His mother read aloud all of Dickens' novels, and after a salesman convinced his aunt to buy the complete works of Balzac, she passed them on to her nephew. By the time he got to high school, he had decided he wanted to go to college, and he did — he was a good student and a good athlete, and he got a full scholarship to Swarthmore.

He was drafted into the military during World War II, and he joined the Navy even though he was a Quaker and 36 years old. He was stationed in the Solomon Islands, where he kept records of aircraft maintenance. While he was there, he wrote some stories and sketches based on life in the Navy, and he sent his manuscript anonymously to Macmillan. They accepted it, and Tales of the South Pacific was published in 1947. It won the Pulitzer Prize for fiction, and Rodgers and Hammerstein adapted it into the hit musical South Pacific (1949).

After that, Michener never had to worry about money. But he was uncomfortable being wealthy. Instead, he said, “The decent thing to do is to get rid of some of this money.” And he did — at least $100 million. He donated the royalties from many of his books, which was no small gesture — he wrote nearly 40 books and they sold an estimated 75 million copies worldwide. Since he himself got to go to prestigious schools for free, through scholarship money, he decided that he would donate to universities so that other people could have the same opportunity. He died of kidney failure in 1997, and left his $10 million estate to Swarthmore, his alma mater. The year before, he had given away $24 million.

His books include Hawaii (1959), Chesapeake (1978), Poland (1983), Alaska (1988), and Texas (1985).

It's the birthday of writer Gertrude Stein (books by this author), born in Allegheny, Pennsylvania (1874). She spent part of her childhood in Vienna and Paris, but grew up in Oakland, California.

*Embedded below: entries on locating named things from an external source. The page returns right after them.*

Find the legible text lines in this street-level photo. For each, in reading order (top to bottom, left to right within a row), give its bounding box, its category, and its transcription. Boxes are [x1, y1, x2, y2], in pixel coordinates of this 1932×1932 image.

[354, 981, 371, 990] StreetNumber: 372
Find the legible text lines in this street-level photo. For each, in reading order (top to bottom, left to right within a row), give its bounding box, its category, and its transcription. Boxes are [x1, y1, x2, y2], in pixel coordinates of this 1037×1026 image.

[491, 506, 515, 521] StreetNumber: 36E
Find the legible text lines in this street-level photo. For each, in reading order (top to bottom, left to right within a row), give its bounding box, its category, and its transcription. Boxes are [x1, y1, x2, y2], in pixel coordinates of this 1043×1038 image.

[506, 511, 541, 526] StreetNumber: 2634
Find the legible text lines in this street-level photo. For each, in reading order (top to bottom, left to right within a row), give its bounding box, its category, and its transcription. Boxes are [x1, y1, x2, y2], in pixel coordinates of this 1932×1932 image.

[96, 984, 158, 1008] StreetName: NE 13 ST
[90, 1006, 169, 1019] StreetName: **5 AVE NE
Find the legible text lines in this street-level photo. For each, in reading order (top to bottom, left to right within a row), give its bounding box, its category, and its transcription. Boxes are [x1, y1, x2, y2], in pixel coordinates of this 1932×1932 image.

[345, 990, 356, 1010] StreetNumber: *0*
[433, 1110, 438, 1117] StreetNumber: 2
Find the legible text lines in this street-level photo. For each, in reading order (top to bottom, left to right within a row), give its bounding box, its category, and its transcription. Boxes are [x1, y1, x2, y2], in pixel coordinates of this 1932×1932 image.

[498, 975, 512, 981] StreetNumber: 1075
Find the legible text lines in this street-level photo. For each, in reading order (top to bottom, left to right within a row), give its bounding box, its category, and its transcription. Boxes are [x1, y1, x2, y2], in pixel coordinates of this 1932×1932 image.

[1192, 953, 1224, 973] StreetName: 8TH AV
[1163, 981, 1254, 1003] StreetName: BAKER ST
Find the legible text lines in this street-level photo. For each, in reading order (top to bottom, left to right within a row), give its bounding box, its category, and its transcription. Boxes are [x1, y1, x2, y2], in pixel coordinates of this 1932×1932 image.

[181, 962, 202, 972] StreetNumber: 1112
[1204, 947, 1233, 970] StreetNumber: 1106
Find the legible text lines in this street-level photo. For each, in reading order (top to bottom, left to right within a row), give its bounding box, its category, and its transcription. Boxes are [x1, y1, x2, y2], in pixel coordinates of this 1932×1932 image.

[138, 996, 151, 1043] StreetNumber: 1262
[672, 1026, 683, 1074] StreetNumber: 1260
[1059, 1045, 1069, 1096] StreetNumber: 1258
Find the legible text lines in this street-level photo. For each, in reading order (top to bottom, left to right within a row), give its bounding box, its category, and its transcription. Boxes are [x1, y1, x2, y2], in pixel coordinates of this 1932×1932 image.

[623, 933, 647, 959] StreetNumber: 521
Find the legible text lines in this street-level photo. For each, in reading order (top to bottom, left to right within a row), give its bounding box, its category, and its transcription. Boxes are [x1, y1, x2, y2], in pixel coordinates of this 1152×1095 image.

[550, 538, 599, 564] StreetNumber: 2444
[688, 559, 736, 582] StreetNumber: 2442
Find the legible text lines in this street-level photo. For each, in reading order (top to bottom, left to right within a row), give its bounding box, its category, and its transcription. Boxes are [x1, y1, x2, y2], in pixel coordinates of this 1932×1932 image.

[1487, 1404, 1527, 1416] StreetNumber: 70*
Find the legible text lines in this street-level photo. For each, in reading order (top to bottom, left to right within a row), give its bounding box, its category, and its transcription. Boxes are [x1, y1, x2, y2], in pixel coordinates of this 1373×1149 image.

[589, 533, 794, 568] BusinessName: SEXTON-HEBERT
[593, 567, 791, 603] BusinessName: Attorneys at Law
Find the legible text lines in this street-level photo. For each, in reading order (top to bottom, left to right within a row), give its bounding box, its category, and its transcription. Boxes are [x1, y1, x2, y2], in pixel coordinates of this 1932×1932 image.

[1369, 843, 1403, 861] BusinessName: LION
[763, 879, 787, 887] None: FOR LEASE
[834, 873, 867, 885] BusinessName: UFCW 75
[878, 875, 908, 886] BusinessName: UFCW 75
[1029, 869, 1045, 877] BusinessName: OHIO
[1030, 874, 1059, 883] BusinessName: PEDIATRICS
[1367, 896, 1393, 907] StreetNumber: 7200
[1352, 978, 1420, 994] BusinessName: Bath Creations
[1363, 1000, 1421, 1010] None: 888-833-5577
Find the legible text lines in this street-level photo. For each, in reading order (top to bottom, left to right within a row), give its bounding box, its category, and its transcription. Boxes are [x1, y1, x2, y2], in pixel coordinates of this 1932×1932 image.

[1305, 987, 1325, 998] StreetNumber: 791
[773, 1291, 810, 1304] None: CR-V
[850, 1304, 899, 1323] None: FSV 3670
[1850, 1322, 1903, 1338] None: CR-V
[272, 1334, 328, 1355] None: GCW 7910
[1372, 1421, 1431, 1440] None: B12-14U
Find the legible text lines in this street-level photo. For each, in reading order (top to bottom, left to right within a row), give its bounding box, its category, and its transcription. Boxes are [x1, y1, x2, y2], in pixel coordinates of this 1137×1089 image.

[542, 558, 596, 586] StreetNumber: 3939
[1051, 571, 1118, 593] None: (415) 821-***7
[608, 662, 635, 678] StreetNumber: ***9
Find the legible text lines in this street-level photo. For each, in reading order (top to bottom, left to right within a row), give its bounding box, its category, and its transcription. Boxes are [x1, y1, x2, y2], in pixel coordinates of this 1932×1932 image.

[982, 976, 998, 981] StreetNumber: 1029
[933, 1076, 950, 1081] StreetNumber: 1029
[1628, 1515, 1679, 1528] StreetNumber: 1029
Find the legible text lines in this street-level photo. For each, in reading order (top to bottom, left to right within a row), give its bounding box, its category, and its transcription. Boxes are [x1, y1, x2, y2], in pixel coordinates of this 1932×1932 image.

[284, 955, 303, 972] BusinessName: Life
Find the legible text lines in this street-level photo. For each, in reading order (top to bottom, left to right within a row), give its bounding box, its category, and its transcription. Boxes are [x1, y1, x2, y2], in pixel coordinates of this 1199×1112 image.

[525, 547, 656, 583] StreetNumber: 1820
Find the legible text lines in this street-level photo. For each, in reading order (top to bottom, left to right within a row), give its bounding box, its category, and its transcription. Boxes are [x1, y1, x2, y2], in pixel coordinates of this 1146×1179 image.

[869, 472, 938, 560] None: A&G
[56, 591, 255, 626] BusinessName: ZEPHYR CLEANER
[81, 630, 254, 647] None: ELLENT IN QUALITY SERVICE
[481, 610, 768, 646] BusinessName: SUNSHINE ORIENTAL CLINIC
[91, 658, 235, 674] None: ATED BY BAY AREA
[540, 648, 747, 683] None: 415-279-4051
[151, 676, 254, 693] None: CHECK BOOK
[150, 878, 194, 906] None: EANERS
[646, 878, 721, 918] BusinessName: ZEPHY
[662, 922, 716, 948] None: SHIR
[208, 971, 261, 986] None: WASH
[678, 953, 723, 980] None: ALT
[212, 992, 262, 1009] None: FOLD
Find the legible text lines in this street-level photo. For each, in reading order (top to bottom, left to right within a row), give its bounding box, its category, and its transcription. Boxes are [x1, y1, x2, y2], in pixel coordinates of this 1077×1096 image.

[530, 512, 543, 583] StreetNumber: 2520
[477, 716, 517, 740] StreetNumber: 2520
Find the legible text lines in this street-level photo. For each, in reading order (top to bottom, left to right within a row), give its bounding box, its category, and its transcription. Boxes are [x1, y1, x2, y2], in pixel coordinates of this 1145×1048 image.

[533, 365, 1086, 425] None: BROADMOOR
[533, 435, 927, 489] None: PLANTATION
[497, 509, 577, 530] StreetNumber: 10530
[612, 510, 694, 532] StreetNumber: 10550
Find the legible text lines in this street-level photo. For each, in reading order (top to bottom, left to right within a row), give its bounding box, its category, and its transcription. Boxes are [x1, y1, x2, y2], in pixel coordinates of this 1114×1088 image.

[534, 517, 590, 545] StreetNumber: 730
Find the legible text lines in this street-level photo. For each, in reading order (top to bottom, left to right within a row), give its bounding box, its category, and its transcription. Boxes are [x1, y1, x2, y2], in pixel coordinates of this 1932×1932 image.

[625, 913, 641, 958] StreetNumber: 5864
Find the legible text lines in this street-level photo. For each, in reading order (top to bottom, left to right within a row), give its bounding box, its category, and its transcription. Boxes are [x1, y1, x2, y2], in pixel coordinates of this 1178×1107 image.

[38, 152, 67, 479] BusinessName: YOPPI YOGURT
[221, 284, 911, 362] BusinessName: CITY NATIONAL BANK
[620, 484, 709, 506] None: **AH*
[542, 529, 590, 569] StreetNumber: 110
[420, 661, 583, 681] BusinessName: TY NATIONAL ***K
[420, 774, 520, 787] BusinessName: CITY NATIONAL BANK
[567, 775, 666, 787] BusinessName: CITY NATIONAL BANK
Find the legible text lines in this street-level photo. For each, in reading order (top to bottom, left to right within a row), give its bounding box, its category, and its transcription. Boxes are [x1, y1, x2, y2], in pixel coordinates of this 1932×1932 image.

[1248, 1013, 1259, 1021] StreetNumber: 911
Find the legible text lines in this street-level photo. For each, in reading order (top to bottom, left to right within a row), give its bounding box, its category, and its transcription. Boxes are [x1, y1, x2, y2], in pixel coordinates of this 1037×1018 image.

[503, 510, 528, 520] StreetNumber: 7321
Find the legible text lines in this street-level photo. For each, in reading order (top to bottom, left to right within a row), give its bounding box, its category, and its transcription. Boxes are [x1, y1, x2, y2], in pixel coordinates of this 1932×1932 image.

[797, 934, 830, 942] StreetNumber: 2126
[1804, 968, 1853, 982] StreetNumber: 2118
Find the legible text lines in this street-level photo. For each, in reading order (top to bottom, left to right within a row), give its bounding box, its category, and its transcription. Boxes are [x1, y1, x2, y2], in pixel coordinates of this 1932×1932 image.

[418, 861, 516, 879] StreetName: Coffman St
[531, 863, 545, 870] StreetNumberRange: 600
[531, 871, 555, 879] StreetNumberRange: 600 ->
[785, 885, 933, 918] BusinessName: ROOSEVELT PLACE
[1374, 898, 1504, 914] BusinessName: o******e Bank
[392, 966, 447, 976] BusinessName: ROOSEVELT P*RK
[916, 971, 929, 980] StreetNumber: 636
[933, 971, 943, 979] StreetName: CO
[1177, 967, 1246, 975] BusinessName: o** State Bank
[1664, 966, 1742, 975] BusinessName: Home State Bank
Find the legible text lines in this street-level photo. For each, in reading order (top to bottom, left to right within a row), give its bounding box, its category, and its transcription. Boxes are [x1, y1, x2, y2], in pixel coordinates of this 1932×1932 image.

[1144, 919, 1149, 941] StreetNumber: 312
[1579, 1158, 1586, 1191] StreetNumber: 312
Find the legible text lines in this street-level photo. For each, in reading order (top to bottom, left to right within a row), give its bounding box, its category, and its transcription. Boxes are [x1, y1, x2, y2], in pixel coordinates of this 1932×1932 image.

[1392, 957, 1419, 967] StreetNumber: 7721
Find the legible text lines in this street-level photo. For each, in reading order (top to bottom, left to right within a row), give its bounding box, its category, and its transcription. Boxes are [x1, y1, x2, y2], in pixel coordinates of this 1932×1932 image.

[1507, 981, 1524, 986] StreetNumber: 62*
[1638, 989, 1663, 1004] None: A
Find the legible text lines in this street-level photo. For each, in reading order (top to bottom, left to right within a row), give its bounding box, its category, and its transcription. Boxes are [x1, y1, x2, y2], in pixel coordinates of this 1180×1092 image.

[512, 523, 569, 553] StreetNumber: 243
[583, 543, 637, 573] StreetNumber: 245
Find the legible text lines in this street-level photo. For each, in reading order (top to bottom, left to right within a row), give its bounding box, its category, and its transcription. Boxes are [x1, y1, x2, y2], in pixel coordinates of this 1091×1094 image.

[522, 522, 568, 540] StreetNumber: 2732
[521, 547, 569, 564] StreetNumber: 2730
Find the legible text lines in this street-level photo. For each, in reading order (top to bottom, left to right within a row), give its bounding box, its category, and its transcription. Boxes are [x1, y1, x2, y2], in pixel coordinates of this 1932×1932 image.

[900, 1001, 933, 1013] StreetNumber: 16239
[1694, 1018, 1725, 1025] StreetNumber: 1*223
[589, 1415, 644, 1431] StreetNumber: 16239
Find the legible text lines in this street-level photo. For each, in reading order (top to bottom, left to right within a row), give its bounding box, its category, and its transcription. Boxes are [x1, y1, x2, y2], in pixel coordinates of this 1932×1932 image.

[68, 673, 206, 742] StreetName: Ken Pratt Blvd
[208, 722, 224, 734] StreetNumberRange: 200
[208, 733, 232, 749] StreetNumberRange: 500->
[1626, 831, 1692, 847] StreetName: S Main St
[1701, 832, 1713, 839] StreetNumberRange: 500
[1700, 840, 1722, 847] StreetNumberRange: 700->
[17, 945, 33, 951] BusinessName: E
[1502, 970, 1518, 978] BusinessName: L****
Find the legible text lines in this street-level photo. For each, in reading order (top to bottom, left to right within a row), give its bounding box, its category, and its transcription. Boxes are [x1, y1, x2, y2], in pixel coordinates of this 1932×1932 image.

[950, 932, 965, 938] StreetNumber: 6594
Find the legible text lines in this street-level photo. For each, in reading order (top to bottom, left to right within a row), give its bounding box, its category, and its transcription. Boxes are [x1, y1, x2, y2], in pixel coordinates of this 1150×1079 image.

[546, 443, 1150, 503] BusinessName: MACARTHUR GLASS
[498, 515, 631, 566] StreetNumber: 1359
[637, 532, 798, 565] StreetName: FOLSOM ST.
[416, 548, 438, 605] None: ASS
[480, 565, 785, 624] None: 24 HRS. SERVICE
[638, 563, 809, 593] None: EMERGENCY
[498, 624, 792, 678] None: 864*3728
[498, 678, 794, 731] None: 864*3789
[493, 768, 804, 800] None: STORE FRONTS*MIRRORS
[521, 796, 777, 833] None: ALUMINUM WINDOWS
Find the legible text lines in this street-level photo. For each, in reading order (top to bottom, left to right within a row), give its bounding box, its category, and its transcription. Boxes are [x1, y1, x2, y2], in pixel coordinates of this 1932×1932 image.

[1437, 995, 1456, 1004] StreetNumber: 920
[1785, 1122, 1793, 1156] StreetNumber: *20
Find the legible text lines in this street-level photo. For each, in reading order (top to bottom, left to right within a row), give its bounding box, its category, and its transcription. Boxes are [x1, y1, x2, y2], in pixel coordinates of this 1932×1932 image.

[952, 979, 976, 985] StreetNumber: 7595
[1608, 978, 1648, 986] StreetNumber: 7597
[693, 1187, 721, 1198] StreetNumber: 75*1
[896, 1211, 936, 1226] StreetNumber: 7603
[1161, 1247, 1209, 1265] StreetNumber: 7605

Stein left Oakland for Radcliffe College, where she took classes from the philosopher William James. Then she moved to Paris, where she met and fell in love with Alice B. Toklas. Alice moved in with Gertrude, and she typed up Gertrude's manuscripts, got up early to clean and arrange the dishes, cooked and shopped, and ran the household. Together they presided over a salon in their home at 27 Rue de Fleurus — Gertrude had first lived there with her brother, Leo, but he did not share her passion for cubism and avant-garde writing, and moved to Florence. Young writers and artists flocked to 27 Rue de Fleurus — Picasso, Matisse, Ezra Pound, Georges Braque, Guillaume Apollinaire; and in later years, Hemingway, James Joyce, T.S. Eliot, and F. Scott Fitzgerald.